New Therapy Triggers Remission in Leukemia Patients

Chronic lymphocytic leukemia treatment reprograms T cells to hunt and kill cancer cells.

Eight out of 14 patients with chronic lymphocytic leukemia (CLL) responded to a new therapeutic regimen that left some patients in remission passed four and a half years, a recent study indicates. These results represent the most mature data from clinical trials of a treatment known as CTL019, developed by a team from Penn’s Abramson Cancer Center and the Perelman School of Medicine.

In 2011, researchers published initial findings from the first 3 patients to enroll in the trial. Two of the patients achieved complete remission and remain in remission today; the first patient to be enrolled recently celebrated 5 years in remission.

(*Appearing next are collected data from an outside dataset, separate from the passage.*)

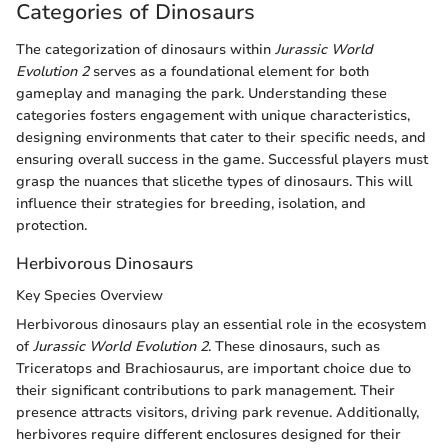
Categories of Dinosaurs
The categorization of dinosaurs within
Jurassic World
Evolution 2
serves as a foundational element for both
gameplay and managing the park. Understanding these
categories fosters engagement with unique characteristics,
designing environments that cater to their specific needs, and
ensuring overall success in the game. Successful players must
grasp the nuances that slicethe types of dinosaurs. This will
influence their strategies for breeding, isolation, and
protection.
Herbivorous Dinosaurs
Key Species Overview
Herbivorous dinosaurs play an essential role in the ecosystem
of
Jurassic World Evolution 2
. These dinosaurs, such as
Triceratops and Brachiosaurus, are important choice due to
their significant contributions to park management. Their
presence attracts visitors, driving park revenue. Additionally,
herbivores require different enclosures designed for their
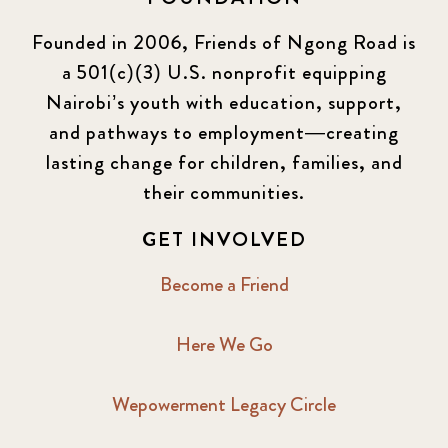
Founded in 2006, Friends of Ngong Road is
a 501(c)(3) U.S. nonprofit equipping
Nairobi’s youth with education, support,
and pathways to employment—creating
lasting change for children, families, and
their communities.
GET INVOLVED
Become a Friend
Here We Go
Wepowerment Legacy Circle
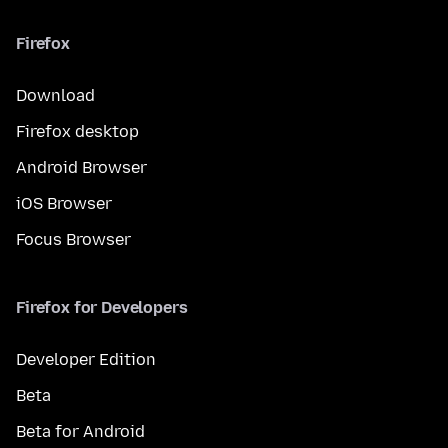
Firefox
Download
Firefox desktop
Android Browser
iOS Browser
Focus Browser
Firefox for Developers
Developer Edition
Beta
Beta for Android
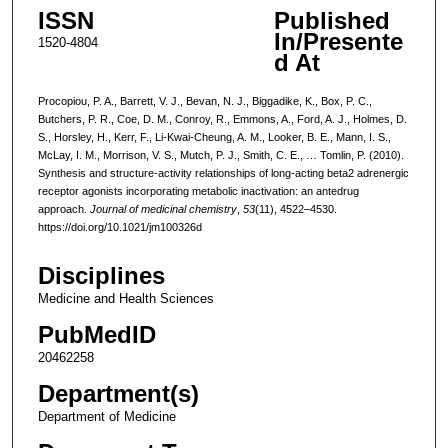
ISSN
Published
In/Presente
1520-4804
d At
Procopiou, P. A., Barrett, V. J., Bevan, N. J., Biggadike, K., Box, P. C.,
Butchers, P. R., Coe, D. M., Conroy, R., Emmons, A., Ford, A. J., Holmes, D.
S., Horsley, H., Kerr, F., Li-Kwai-Cheung, A. M., Looker, B. E., Mann, I. S.,
McLay, I. M., Morrison, V. S., Mutch, P. J., Smith, C. E., … Tomlin, P. (2010).
Synthesis and structure-activity relationships of long-acting beta2 adrenergic
receptor agonists incorporating metabolic inactivation: an antedrug
approach.
Journal of medicinal chemistry
,
53
(11), 4522–4530.
https://doi.org/10.1021/jm100326d
Disciplines
Medicine and Health Sciences
PubMedID
20462258
Department(s)
Department of Medicine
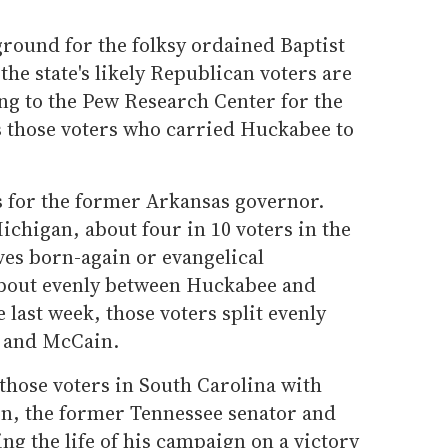
ground for the folksy ordained Baptist
the state's likely Republican voters are
ng to the Pew Research Center for the
s those voters who carried Huckabee to
s for the former Arkansas governor.
ichigan, about four in 10 voters in the
ves born-again or evangelical
 about evenly between Huckabee and
ast week, those voters split evenly
 and McCain.
those voters in South Carolina with
, the former Tennessee senator and
ing the life of his campaign on a victory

“The durability of the remissions we have observed in this study are remarkable and have given us great hope that personalized cell therapies are going to be important options for patients whose cancers are no longer treatable with standard approaches,” said lead author David L. Porter, MD, the Jodi Fisher Horowitz Professor in Leukemia Care Excellence and director of Blood and Marrow Transplantation in Penn’s Abramson Cancer Center. “The patients in this study are pioneers, whose participation has given us a foundation of knowledge and experience on which to build this new approach to help more patients.”

The study began in 2010 and included a 14-patient pilot trial of CTL019 for CLL. Overall, the response rate was 57% and all the patients who received the therapy had relapsed cancer or cancer that continued to progress despite receiving multiple conventional FDA-approved therapies. Few patients were eligible for bone marrow transplants.

Twenty-nine percent of patients in the study achieved complete remission. One patient died while in remission at 21 months due to complications from the removal of basal cell carcinoma on his leg. The 3 other patients remained alive at the time of the analysis with no evidence of leukemia at 28, 52, and 53 months after receiving their infusions with no further therapy.

Additionally, 29% of patients in the study achieved partial remission, with responses lasting a median of 7 months. Of the 4 patients who achieved partial remission, 2 died due to disease progression at 10 and 27 months after receiving CTL019. An additional patient died from a pulmonary embolism 6 months after T cell infusion. The remaining patient had disease progression but lived and is now on other therapies at 36 months after receiving the initial therapy.

Forty-three percent of patients involved in the study had no response to treatment and progressed within 1 to 9 months. Tests revealed that the modified T cells did not expand as robustly in these patients as in those who experienced remissions. Two of the 6 patients died from their disease or complications of other therapies and 4 are receiving other types of treatment.

CTL019 is similar to dialysis in the way it initially collects patients’ T cells to be reprogrammed into hunter cells that potentially kill cancer cells in the body. After going through lymphodepleting chemotherapy, patients receive an infusion of the newly engineered cells. The modified T cells contain an antibody-like protein called chimeric antigen receptor (CAR), which is designed to target the CD19 protein found on the surface of B cells, including the cancerous B cells that characterize several types of leukemia and lymphoma.

All the patients who responded to treatment during the study developed cytokine release syndrome (CRS) within several weeks after the infusions. The condition included various degrees of flu-like symptoms such as high fever, nausea and muscle pain, and neurologic symptoms including hallucinations and delirium.

Four patients experienced more severe symptoms such as low blood pressure and breathing difficulties, requiring intensive care. Prior studies have shown CRS to be a serious and potentially life-threatening degree of toxicity. The Penn team developed a management strategy to treat these side effects, including the antibody drug tocilizumab, which was used in 4 patients, while 2 patients received steroids. All recovered from their CRS.

“Importantly, our tests of patients who experienced complete remissions showed that the modified cells remain in patients’ bodies for years after their infusions, with no sign of cancerous or normal B cells,” said senior author, Carl H. June, MD, the Richard W. Vague Professor in Immunotherapy in Penn’s department of Pathology and Laboratory Medicine and director of Translational Research in the Abramson Cancer Center. “This suggests that at least some of the CTL019 cells retain their ability to hunt for cancerous cells for long periods of time.”

In 1 of the patients involved in a laboratory experiment using CAR-modified T cells isolated from the patient’s body, nearly 3 years after infusion the patient’s CTL019 cells demonstrated immediate and specific reactivity against cells expressing CD19.

Limitations of the study included not involving demographic or disease-related factors, such as age or types of prior therapies that could be used to predict response to the therapy. No association between T-cell dose and response was observed. Instead, a separate study is evaluating this relationship in greater detail. Future areas of study involve strategies to combine CTL019 with immune checkpoint inhibitor drugs or other therapies to stimulate T cell recognition of tumor cells.